07/02/17

Coisas 79,3% verdadeiras de que me lembro

O meu tio Gumersindo era, até há pouco tempo, o único irmão da minha avó materna vivo. Muitos foram, em momentos distintos, desaparecendo. Algumas dessas notícias foram recebidas pela minha avó na minha presença. A notícia da morte do tio Cândido, o tio que ficara paraplégico ao dar uma cambalhota na cama, aos quatro anos, foi recebida na casa da praia do Monte Clérigo, trazida por outro tio, casado com tia-avó paterna, de motorizada. Um breve parêntesis para destacar que Frederico Furtado Júnior era um homem bom, alma da farmácia da terra, pescador de gloriosos sargos, amador da guitarra portuguesa, possuidor de inúmeras coleções de banda desenhada. A morte do tio Cândido, ou a notícia dela, cheira, nas minhas memórias, a gás butano, àquele cheiro de borracha e redutor velhos, metal meio oxidado revestido por algum resíduo de gordura. Estaríamos então na cozinha e, pela porta de trás, infiltrou-se a notícia, declarou-se, fez-se explosão em lamentos muitos, todos da minha avó, os outros a tentar que ela recuperasse os sentidos. Eu estaria por ali, a ver e a ouvir, a pensar em como os próximos dias seriam meio cinzentos e em como a morte do tio Cândido me roubaria uns dias de praia por ter que se ir a funerais e fazer viagens para Espanha, o que, por razões que desconheço, não veio a suceder. Estaria eu no canto com aroma a botija de gás, ali sentado numa pequena cadeira com fundo de buinho. Estaria eu a tentar desfazer pacientemente o fundo da cadeira, como de costume.
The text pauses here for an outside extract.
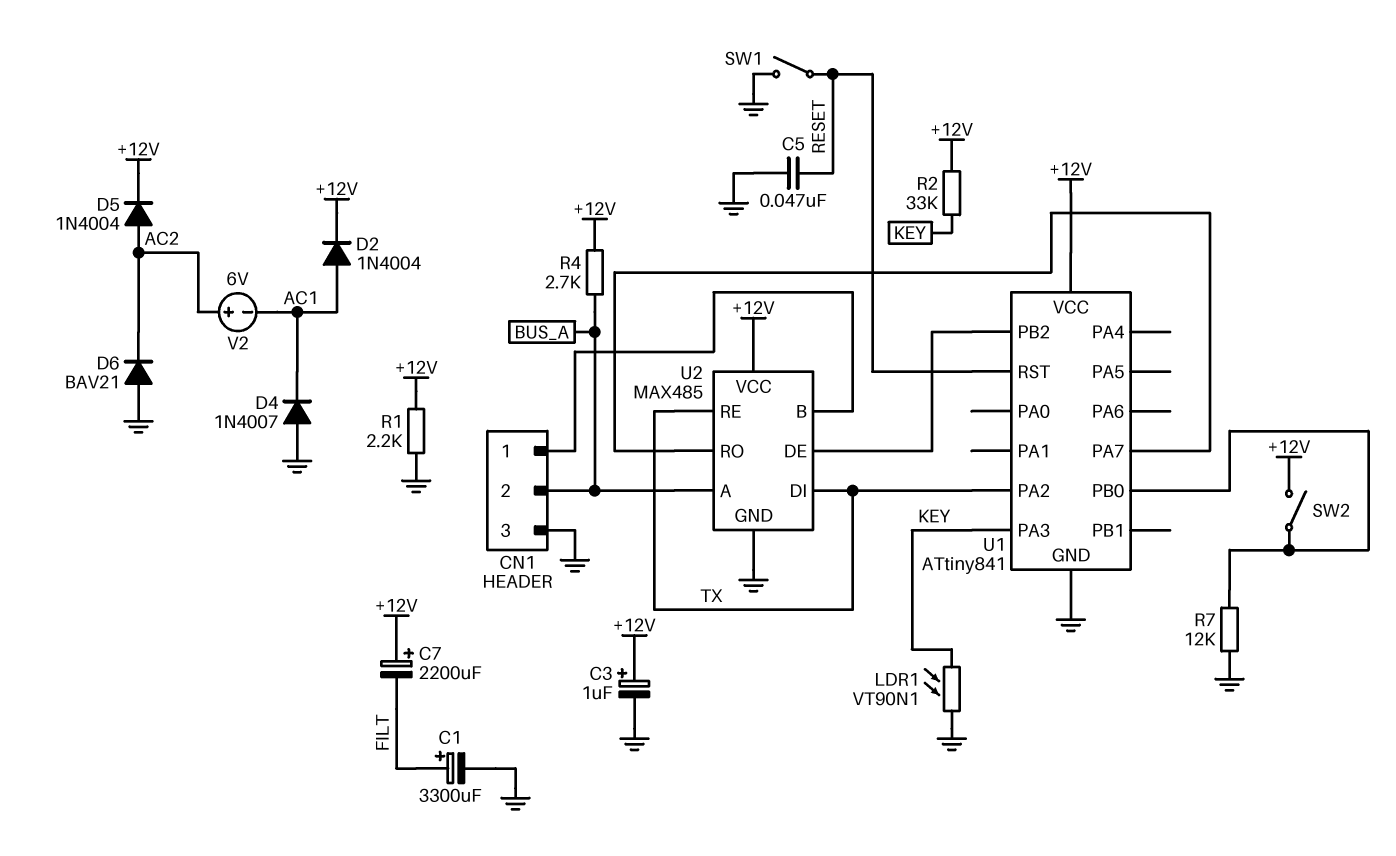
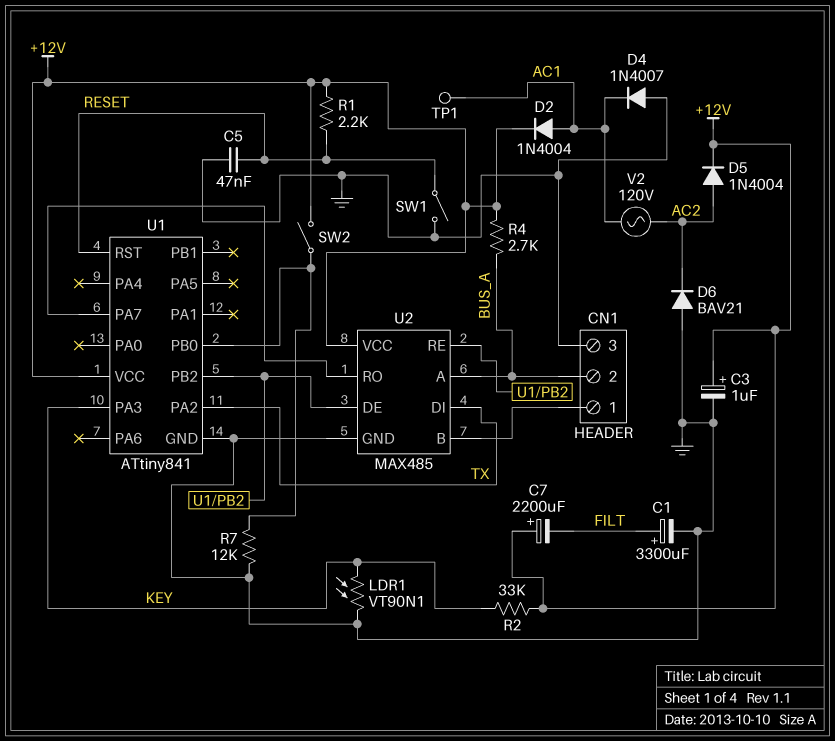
R1: 2.2k (+12V, GND) -> 2.2k (+12V, RESET)
TP1: none -> test point (AC1)
U2 pin RE: TX -> U1/PB2
V2: 6V (plus AC2, minus AC1) -> AC 120V (AC1, AC2)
Depois da morte da minha avó, faleceram os meus tios Prudencia, Angeles e Gumersindo. Não tenho a certeza disto mas não terá sido muito diferente. Não vi, portanto, a minha avó a reagir à notícia que anunciava as suas perdas. Para a minha avó, Prudência era uma amiga tranquila e bonacheirona, Angeles, Angelita, a rival, talvez por ser a mais próxima, tanto que as idades se lhes confundiam e Gumersindo o menino, o mais novo, a cria mais frágil da ninhada, filho de todas as irmãs, na cabeça de todas as irmãs. Gumersindo foi o menino que, na Guerra civil, teria sido escondido pela irmã mais velha, Natividad, numa salgadeira, por entre as peças de carne e toucinho, para que o não levassem. Era Natividad dada a salvamentos heróicos, segundo rezam as artesanais lendas caseiras, tendo salvo de afogamento quase certo num poço o irmão, Gumersindo. Porque todos seremos dados a algo, Gumersindo seria, aparentemente, dado a ser salvo heroicamente.
Gumersindo salvou a continuidade intergeracional da família e não fui ao seu funeral porque tive um inadiável compromisso profissional. Um inadiável compromisso profissional, no dia em que desce à terra o último dos nossos tios de quem se guarda memória de conforto, é uma prova de responsabilidade ou, como me parece quando nisto me vejo ao espelho, uma ostensiva falta de coragem para mandar aquilo que não importa para nada à merda.